(Dataset entries)
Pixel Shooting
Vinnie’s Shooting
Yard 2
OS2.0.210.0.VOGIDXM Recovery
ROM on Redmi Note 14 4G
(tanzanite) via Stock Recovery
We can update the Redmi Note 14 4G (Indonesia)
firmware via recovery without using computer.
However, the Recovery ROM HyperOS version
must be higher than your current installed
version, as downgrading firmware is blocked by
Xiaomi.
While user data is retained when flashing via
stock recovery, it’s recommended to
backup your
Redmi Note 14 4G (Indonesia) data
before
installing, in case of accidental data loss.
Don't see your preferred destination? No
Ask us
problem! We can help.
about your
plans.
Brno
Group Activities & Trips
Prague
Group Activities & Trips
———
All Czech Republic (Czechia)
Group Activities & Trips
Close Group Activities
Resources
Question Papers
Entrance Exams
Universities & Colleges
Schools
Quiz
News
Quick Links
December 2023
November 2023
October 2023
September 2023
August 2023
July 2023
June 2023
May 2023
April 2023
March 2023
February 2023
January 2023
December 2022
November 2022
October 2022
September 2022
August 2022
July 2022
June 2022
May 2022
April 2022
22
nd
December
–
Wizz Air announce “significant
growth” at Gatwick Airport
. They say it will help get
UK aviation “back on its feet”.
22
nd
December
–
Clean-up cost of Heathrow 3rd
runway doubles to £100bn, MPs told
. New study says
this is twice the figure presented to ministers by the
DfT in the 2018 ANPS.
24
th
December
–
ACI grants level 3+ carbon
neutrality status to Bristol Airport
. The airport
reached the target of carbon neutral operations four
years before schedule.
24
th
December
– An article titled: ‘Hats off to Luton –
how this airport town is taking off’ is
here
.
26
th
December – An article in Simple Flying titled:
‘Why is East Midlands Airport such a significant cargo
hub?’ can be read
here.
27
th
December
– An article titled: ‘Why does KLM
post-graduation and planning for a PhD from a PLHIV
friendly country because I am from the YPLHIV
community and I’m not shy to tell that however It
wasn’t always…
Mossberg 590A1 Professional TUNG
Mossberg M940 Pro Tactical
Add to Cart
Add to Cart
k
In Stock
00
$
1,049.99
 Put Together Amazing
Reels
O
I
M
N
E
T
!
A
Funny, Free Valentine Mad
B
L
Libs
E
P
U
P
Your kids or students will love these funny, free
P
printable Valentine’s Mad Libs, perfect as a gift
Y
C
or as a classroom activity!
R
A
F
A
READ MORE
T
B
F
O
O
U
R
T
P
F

REQUIRED ACTION -
Find the word "from" in the entries above. Copy every line that has it.

RESPONSE AREA -
post-graduation and planning for a PhD from a PLHIV
friendly country because I am from the YPLHIV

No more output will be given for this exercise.